Helium is lifting the hopes of officials in Medicine Hat, Alta., who are optimistic the city’s investment in the inert gas will fill some of the gap created by the downturn in the oil and gas sectors.

U.S. company plans to build helium liquefaction plant in Medicine Hat area

This Weil Group helium-processing plant is located just outside of Mankota, Sask. (Mike Zartler/CBC)

Helium is lifting the hopes of officials in Medicine Hat, Alta., who are optimistic the city's investment in the gas will fill some of the economic gap left by the recent recession.

The city — which owns its own energy resources — is now exploring for helium, an inert gas used in technologies such as smartphones and MRIs. It's also used to inflate balloons.

The city recently drilled one well in Alberta and one in Saskatchewan and will test them in the coming weeks.

Brad Maynes, the city's general manager of natural gas and petroleum resources, says helium is in short supply and local workers already have some of the necessary know-how.

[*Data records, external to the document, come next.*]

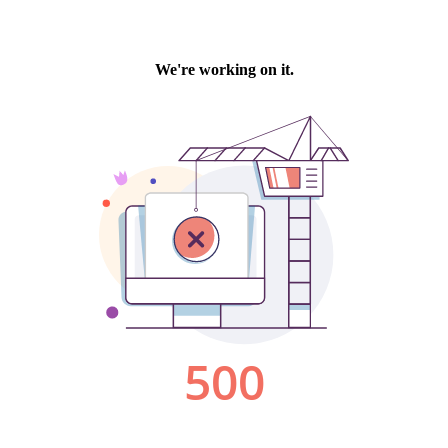
We're working on it.
500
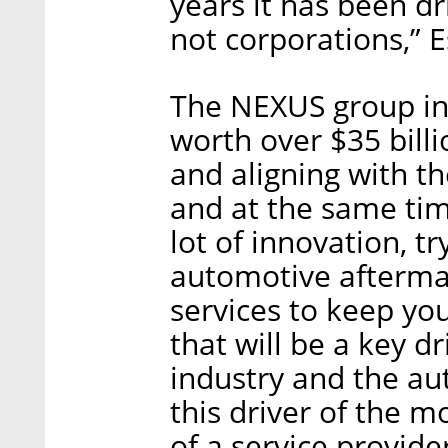
years it has been dr
not corporations,” E
The NEXUS group in
worth over $35 billi
and aligning with the
and at the same time
lot of innovation, t
automotive aftermar
services to keep you
that will be a key d
industry and the a
this driver of the 
of a service provider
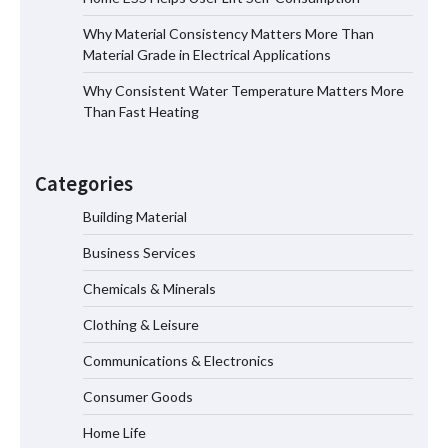
Why Material Consistency Matters More Than
Home ESS Helps User Lift Self-
Material Grade in Electrical Applications
Consumption
Why Consistent Water Temperature Matters More
Than Fast Heating
Why Material Consistency Matters More
Than Material Grade in Electrical
Categories
Applications
Building Material
Business Services
Why Consistent Water Temperature
Matters More Than Fast Heating
Chemicals & Minerals
Clothing & Leisure
Communications & Electronics
Why Laboratory Heating Speed Is
Redefining Materials Research
Consumer Goods
Efficiency
Home Life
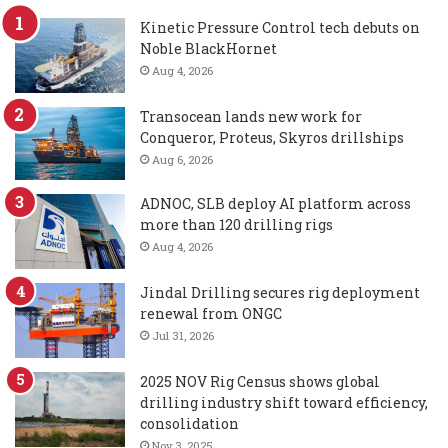
Kinetic Pressure Control tech debuts on
Noble BlackHornet
Aug 4, 2026
Transocean lands new work for
Conqueror, Proteus, Skyros drillships
Aug 6, 2026
ADNOC, SLB deploy AI platform across
more than 120 drilling rigs
Aug 4, 2026
Jindal Drilling secures rig deployment
renewal from ONGC
Jul 31, 2026
2025 NOV Rig Census shows global
drilling industry shift toward efficiency,
consolidation
Nov 3, 2025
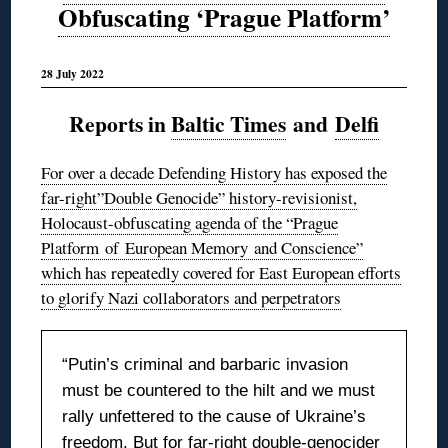
Obfuscating ‘Prague Platform’
28 July 2022
Reports in
Baltic Times
and
Delfi
For over a decade Defending History has exposed the
far-right”Double Genocide” history-revisionist,
Holocaust-obfuscating agenda of the “Prague
Platform of European Memory and Conscience”
which has repeatedly covered for East European efforts
to glorify Nazi collaborators and perpetrators
“Putin’s criminal and barbaric invasion
must be countered to the hilt and we must
rally unfettered to the cause of Ukraine’s
freedom. But for far-right double-genocider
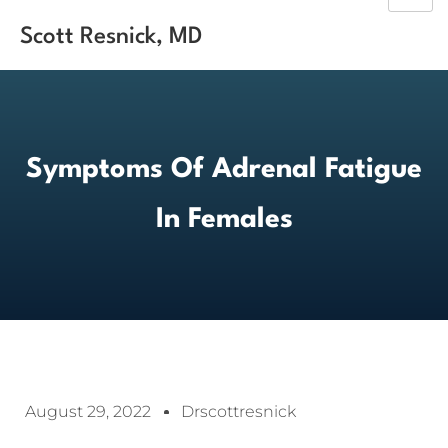
Scott Resnick, MD
Symptoms Of Adrenal Fatigue
In Females
August 29, 2022
Drscottresnick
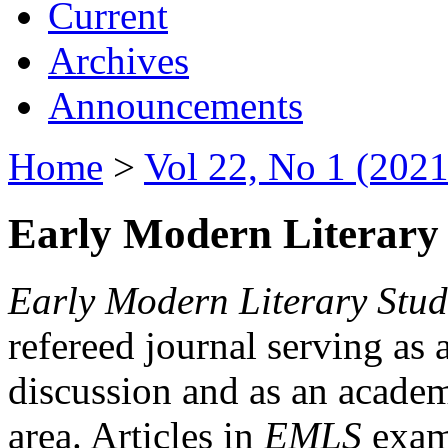
Current
Archives
Announcements
Home
>
Vol 22, No 1 (2021
Early Modern Literary 
Early Modern Literary Stud
refereed journal serving as 
discussion and as an academi
area. Articles in
EMLS
exami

"We can utilize a lot of the same skills that we've learned for that conventional hydrocarbon exploration and apply it to a different business," he said.

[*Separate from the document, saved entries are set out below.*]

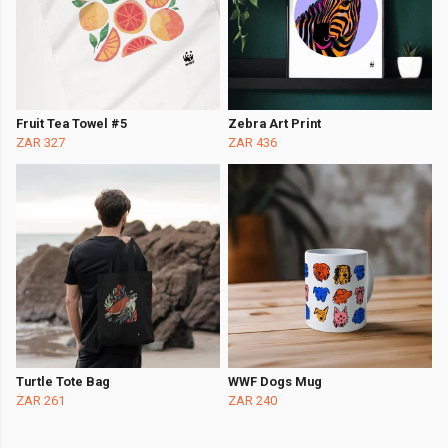
Fruit Tea Towel #5
Zebra Art Print
ZAR 327
ZAR 436
Turtle Tote Bag
WWF Dogs Mug
ZAR 261
ZAR 240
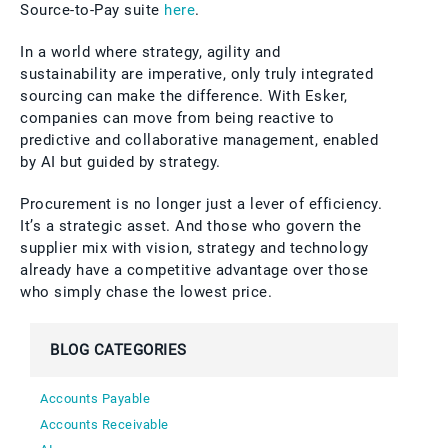
Source-to-Pay suite
here
.
In a world where strategy, agility and
sustainability are imperative, only truly integrated
sourcing can make the difference. With Esker,
companies can move from being reactive to
predictive and collaborative management, enabled
by AI but guided by strategy.
Procurement is no longer just a lever of efficiency.
It’s a strategic asset. And those who govern the
supplier mix with vision, strategy and technology
already have a competitive advantage over those
who simply chase the lowest price.
BLOG CATEGORIES
Accounts Payable
Accounts Receivable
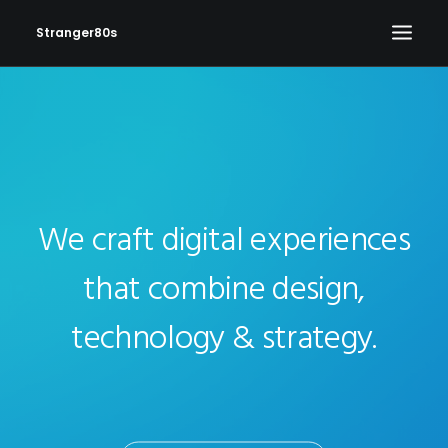
Stranger80s
HOME
SHOWS
SET LIST
VIDEOS
We craft digital experiences
PHOTOS
that combine design,
IN THE NEWS!
technology & strategy.
CONTACT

"So we've talked a lot in Alberta about diversification and the need for it away from our hydrocarbon revenue streams. And helium, we believe, is a good step in that direction."

New York-based helium consultant Phil Kornbluth says that while it's not unlimited, there is a market.

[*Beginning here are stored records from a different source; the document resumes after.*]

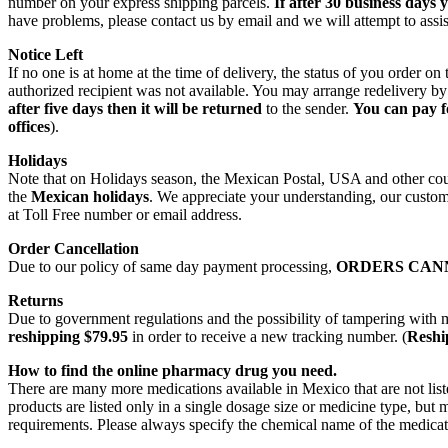
number on your express shipping parcels.
If after 30 business days 
have problems, please contact us by email and we will attempt to assis
Notice Left
If no one is at home at the time of delivery, the status of you order 
authorized recipient was not available. You may arrange redelivery by
after five days then it will be returned
to the sender.
You can pay f
offices
).
Holidays
Note that on Holidays season, the Mexican Postal, USA and other count
the
Mexican holidays
. We appreciate your understanding, our custome
at Toll Free number or email address.
Order Cancellation
Due to our policy of same day payment processing,
ORDERS CAN
Returns
Due to government regulations and the possibility of tampering with 
reshipping $79.95
in order to receive a new tracking number. (
Reship
How to find the online pharmacy drug you need.
There are many more medications available in Mexico that are not lis
products are listed only in a single dosage size or medicine type, b
requirements. Please always specify the chemical name of the medicati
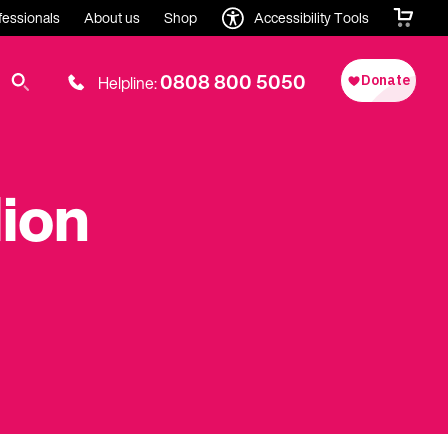
fessionals
About us
Shop
Accessibility Tools
0808 800 5050
Helpline:
lion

"There is an opportunity," he said.

"There is a demand to replace the declining U.S. supply with sources that are in reasonable proximity to the U.S. market. And also that are not subject to geo-political risk. So there is an opportunity."

Virginia-based helium producer Weil Group recently announced it plans to build the first Canadian plant to liquefy helium in the Medicine Hat area.

While it hasn't said exactly where, the company says it wants the plant up and running by 2020.